Cette question me fait penser que je n’ai pas vu Sa Majesté ces dernières heures. J’ai beau savoir qu’il y a ces temps de la bagarre dans l’air avec ses rivaux, notamment avec le principal, un autre spécimen semi-sauvage tout aussi costaud qui tente régulièrement sa chance pour s’approprier le territoire, je suis toujours un peu inquiet car les deux ennemis ne plaisantent pas. Lorsqu’ils ont épuisé tout le théâtre de l’intimidation en se parlant japonais (ceux qui connaissent les chats comprendront), ils se sautent à la gorge et ne se lâchent qu’après de longues minutes en grondant après s’être infligés de terribles blessures. Je vois alors rappliquer sa Majesté dans un état d’épuisement qui le conduit, après des absences de durée variable, à se refaire une santé par le sommeil et la gamelle. Sa Majesté met en moyenne une semaine à cicatriser, voire plusieurs si les blessures sont encore plus graves, ainsi que cela s’est produit à trois reprises depuis que nous avons fait connaissance. La première fois, il avait une entaille béante sur le flanc, si large qu’elle a sans doute été provoquée par un animal plus gros : chien, renard ? La deuxième fois, il avait un trou rond parfaitement régulier sous la gorge. On lui avait sûrement tiré dessus. La troisième fois, il s’agissait d’une blessure plus classique provoquée par un autre chat mais particulièrement profonde. Parfois, je me dis que je suis indirectement responsable de l’âpreté de ces combats territoriaux puisque c’est moi qui ai augmenté la valeur du territoire en servant de la nourriture et en disposant, en vue des plus rudes épisodes de l’hiver, une niche en tissu matelassé dans le hall extérieur de la maison. Faut-il se mêler des affaires de la nature si l’on n’y est pas forcé ? Éternelle question...

Hier après-midi, corvée de bois. Je puise encore dans les quantités entreposées dehors par mon père (décédé en 2003) qui pratiquait l’affouage. Certaines bûches à tronçonner en trois doivent dater de 2000 et sont intactes. En les regardant donner leur bonne chaleur, j’ai une pensée pour mon père qui a construit une grande partie de la maison où j’habite. Il y a ceux qui sèment et ceux qui récoltent...

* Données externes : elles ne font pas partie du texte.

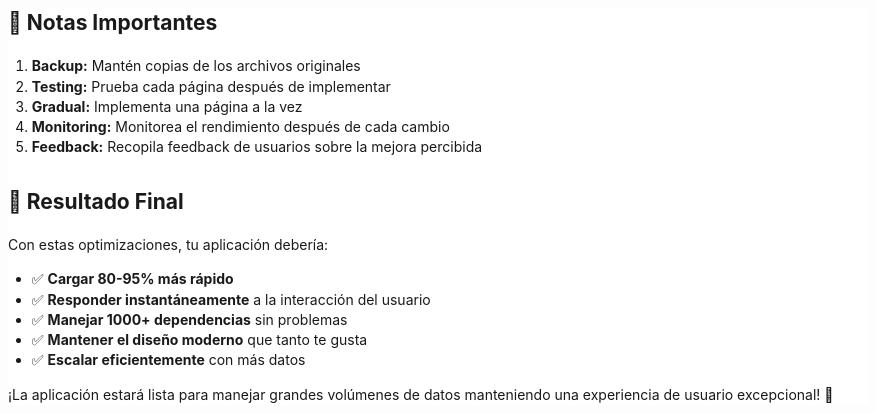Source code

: ## 🚨 **Notas Importantes**

1. **Backup:** Mantén copias de los archivos originales
2. **Testing:** Prueba cada página después de implementar
3. **Gradual:** Implementa una página a la vez
4. **Monitoring:** Monitorea el rendimiento después de cada cambio
5. **Feedback:** Recopila feedback de usuarios sobre la mejora percibida

## 🎉 **Resultado Final**

Con estas optimizaciones, tu aplicación debería:
- ✅ **Cargar 80-95% más rápido**
- ✅ **Responder instantáneamente** a la interacción del usuario
- ✅ **Manejar 1000+ dependencias** sin problemas
- ✅ **Mantener el diseño moderno** que tanto te gusta
- ✅ **Escalar eficientemente** con más datos

¡La aplicación estará lista para manejar grandes volúmenes de datos manteniendo una experiencia de usuario excepcional! 🚀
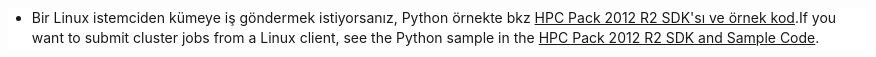 * <span data-ttu-id="07f92-198">Bir Linux istemciden kümeye iş göndermek istiyorsanız, Python örnekte bkz [HPC Pack 2012 R2 SDK'sı ve örnek kod](https://www.microsoft.com/download/details.aspx?id=41633).</span><span class="sxs-lookup"><span data-stu-id="07f92-198">If you want to submit cluster jobs from a Linux client, see the Python sample in the [HPC Pack 2012 R2 SDK and Sample Code](https://www.microsoft.com/download/details.aspx?id=41633).</span></span>


[jobsubmit]: ./media/virtual-machines-windows-hpcpack-cluster-submit-jobs/jobsubmit.png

Pour me distraire de cette pensée culpabilisante, j'ai écouté tard dans la nuit la Sinfonia concertante (version 1927) de William Walton (1902-1983) et des œuvres orchestrales de William Alwyn (1905-1985), entre autres, Cinq préludes de 1927, Overture to a Masque (1940) et le concerto grosso n°1 (1943).

Photo : Sa Majesté surveille son territoire par tous les temps.